QUOTED PASSAGE =>
In this case, the case file was sent from the Clerk's Office in this district on 29 April 1993 and was received and docketed by the Clerk's Office in the Northern District of Georgia on 3 May 1993. Plaintiffs, however, did not file their motion for reconsideration until 12 May 1993, nine days after the case file had been physically transferred to the Northern District of Georgia. Given this fact, as well the fact that Plaintiffs did not request a stay of the transfer order for the purpose filing a motion for reconsideration or an appeal, it appears from the case law discussed above that there is no jurisdiction for this court to reconsider its motion for transfer.
In opposition, Plaintiffs argue that, when a court lacks the power to order transfer, "any purported transfer is a nullity and it can be reviewed by the circuit in which the transferor court sits." Reply Brief at 1 (citing Swindell-Dressler Corp. v. Dumbauld, 308 F.2d 267, 274 (3d Cir. 1962); Farrell v. Wyatt, 408 F.2d 662, 664 (2d Cir. 1969)). For this reason, Plaintiffs argue transmission of the record in this case is irrelevant and "does not have the" legal effect of divesting this Court of jurisdiction to reconsider [the 28 April 1993 Decision]." Id. at 2.

SOURCE INFORMATION =>
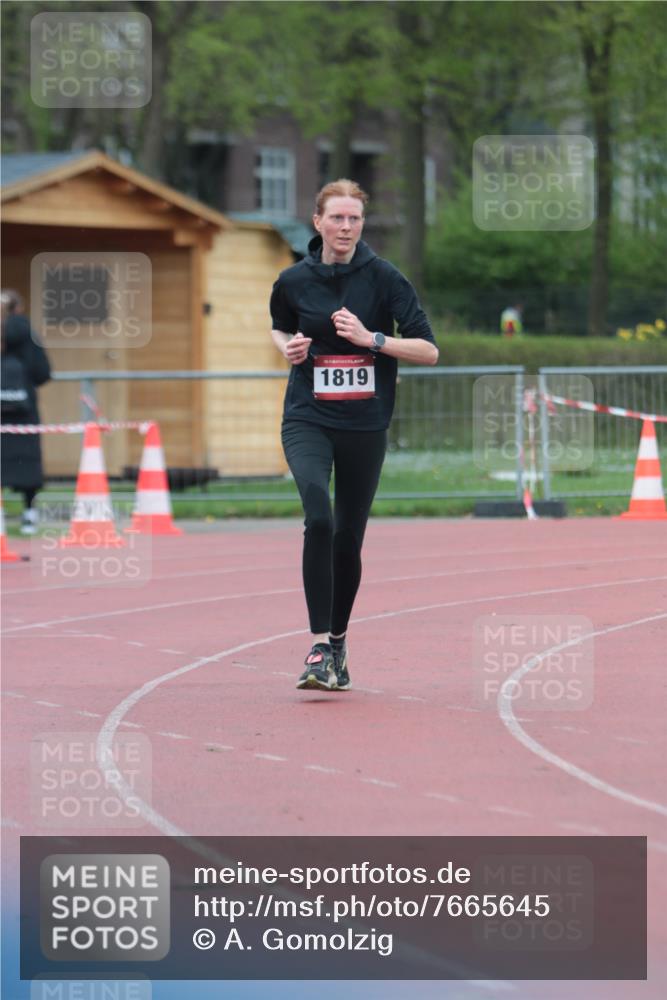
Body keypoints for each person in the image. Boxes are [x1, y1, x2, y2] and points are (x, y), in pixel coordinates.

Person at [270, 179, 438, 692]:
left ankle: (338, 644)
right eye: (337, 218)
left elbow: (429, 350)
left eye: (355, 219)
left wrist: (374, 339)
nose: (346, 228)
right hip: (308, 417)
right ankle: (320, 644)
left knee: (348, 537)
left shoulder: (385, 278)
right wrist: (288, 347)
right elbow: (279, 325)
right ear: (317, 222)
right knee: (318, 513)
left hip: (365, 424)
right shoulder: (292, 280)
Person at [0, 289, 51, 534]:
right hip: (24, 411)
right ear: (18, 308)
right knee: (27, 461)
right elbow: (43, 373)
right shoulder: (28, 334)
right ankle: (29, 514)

--

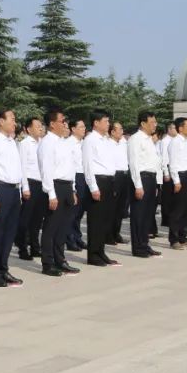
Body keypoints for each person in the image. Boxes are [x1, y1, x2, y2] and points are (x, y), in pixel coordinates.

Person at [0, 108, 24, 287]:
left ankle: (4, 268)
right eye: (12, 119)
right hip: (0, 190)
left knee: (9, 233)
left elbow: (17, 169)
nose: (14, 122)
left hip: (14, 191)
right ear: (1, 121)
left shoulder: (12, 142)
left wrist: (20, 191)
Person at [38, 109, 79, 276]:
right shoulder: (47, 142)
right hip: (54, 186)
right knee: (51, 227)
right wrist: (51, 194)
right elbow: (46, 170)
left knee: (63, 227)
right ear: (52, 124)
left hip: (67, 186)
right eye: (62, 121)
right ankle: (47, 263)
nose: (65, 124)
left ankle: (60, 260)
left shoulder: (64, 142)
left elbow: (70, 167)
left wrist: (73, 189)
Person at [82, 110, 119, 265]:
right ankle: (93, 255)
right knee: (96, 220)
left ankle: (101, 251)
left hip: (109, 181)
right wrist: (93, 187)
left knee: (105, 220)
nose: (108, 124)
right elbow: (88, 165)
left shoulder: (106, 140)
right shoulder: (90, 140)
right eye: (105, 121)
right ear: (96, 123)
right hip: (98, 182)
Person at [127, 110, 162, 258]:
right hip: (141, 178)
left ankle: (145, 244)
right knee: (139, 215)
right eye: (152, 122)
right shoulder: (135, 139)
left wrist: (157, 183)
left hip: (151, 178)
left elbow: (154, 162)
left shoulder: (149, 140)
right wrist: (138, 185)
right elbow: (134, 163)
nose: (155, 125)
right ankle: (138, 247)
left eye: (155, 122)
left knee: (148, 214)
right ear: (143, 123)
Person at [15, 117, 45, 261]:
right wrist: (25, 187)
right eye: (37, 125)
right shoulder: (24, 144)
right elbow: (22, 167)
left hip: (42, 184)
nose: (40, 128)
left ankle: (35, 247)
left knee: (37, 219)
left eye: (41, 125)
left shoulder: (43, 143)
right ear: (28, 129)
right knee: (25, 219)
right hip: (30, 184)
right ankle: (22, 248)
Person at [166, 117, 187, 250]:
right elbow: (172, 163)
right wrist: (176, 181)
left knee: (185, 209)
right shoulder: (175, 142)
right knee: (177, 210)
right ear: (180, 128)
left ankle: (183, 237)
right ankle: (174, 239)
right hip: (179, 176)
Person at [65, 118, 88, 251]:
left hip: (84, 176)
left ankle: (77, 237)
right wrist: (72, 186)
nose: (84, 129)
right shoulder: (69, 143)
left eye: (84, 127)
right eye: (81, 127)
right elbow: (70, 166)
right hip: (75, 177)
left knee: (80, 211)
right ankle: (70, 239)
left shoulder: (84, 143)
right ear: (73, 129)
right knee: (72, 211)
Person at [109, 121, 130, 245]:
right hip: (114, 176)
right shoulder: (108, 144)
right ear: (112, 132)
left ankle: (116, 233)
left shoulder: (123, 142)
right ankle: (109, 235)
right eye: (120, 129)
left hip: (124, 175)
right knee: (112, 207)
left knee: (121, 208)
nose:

--

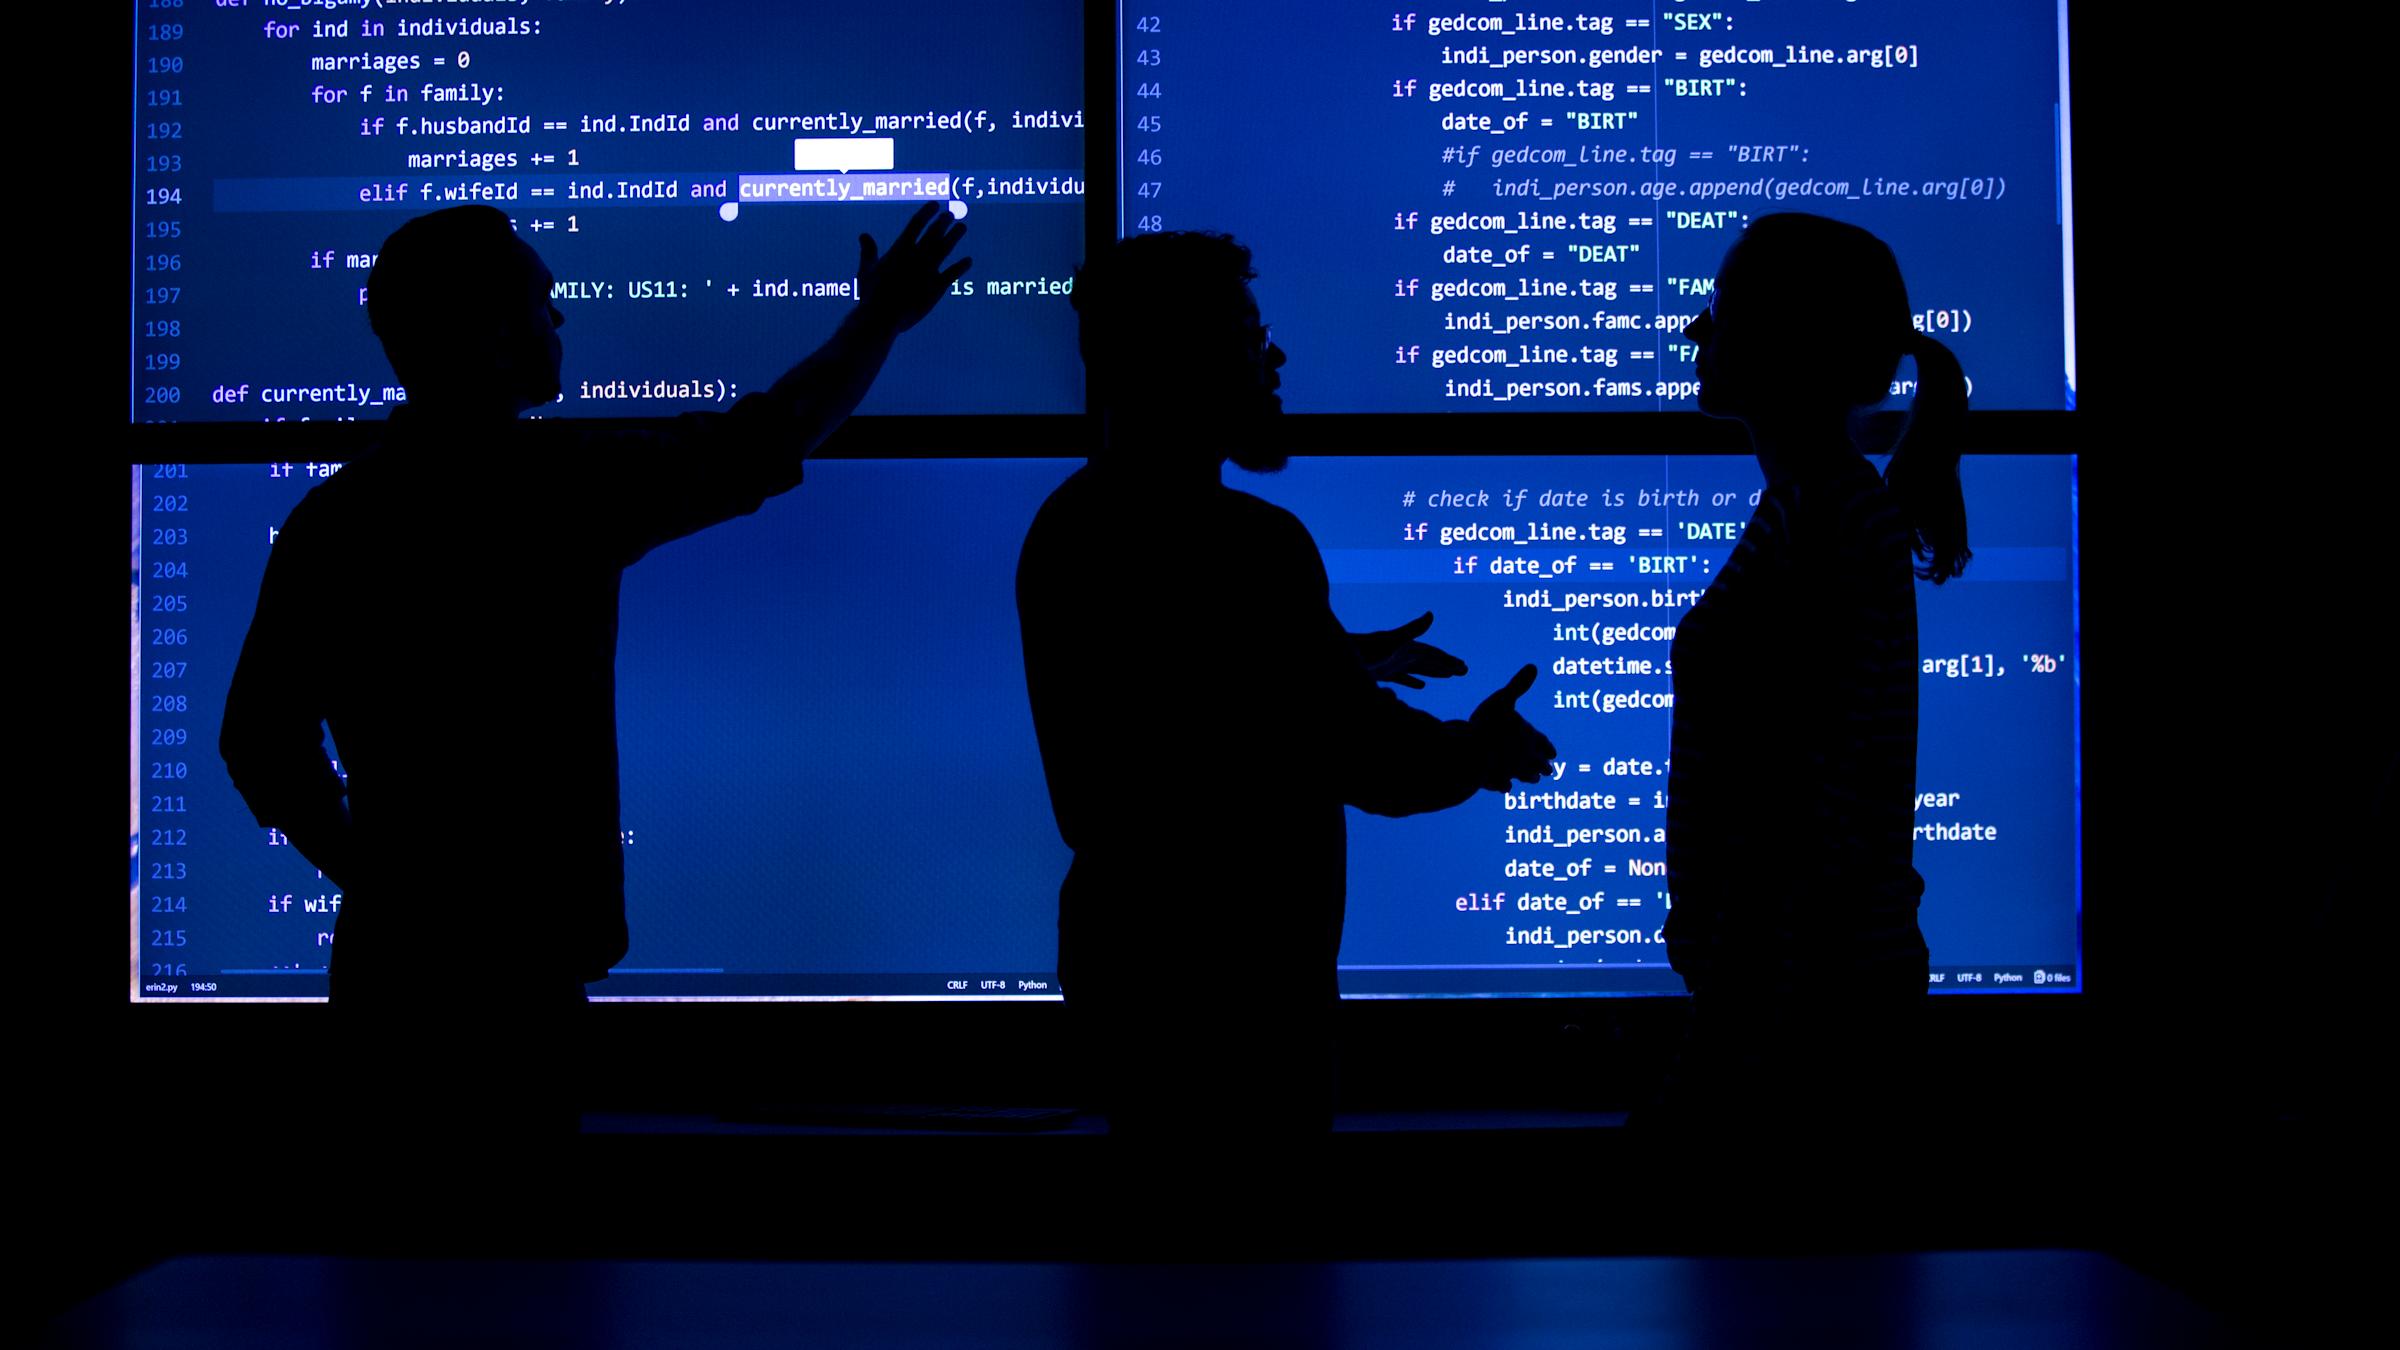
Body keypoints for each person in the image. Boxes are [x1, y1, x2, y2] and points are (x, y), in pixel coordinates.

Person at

TASK LIST =>
[A] Which full dates (day, month, and year) appear in the court excerpt? List every one.
[B] Answer these questions from the court excerpt:
(i) On what date did the Clerk's Office in the Northern District of Georgia receive and docket the case file?
(ii) How many days after the physical transfer of the case file did Plaintiffs file their motion for reconsideration?
(iii) Which two cases does the Reply Brief cite at page 1?
[C] Can you rewrite the court excerpt from "In this case, the" up to and including "motion for transfer.", swapping "Plaintiffs" for "Movants"?
The material placed after the court excerpt comes from an unrelated source.

SOLUTIONS BELOW =>
[A] 29 April 1993; 3 May 1993; 12 May 1993; 28 April 1993

[B]
(i) 3 May 1993
(ii) Nine days
(iii) Swindell-Dressler Corp. v. Dumbauld and Farrell v. Wyatt

[C]
In this case, the case file was sent from the Clerk's Office in this district on 29 April 1993 and was received and docketed by the Clerk's Office in the Northern District of Georgia on 3 May 1993. Movants, however, did not file their motion for reconsideration until 12 May 1993, nine days after the case file had been physically transferred to the Northern District of Georgia. Given this fact, as well the fact that Movants did not request a stay of the transfer order for the purpose filing a motion for reconsideration or an appeal, it appears from the case law discussed above that there is no jurisdiction for this court to reconsider its motion for transfer.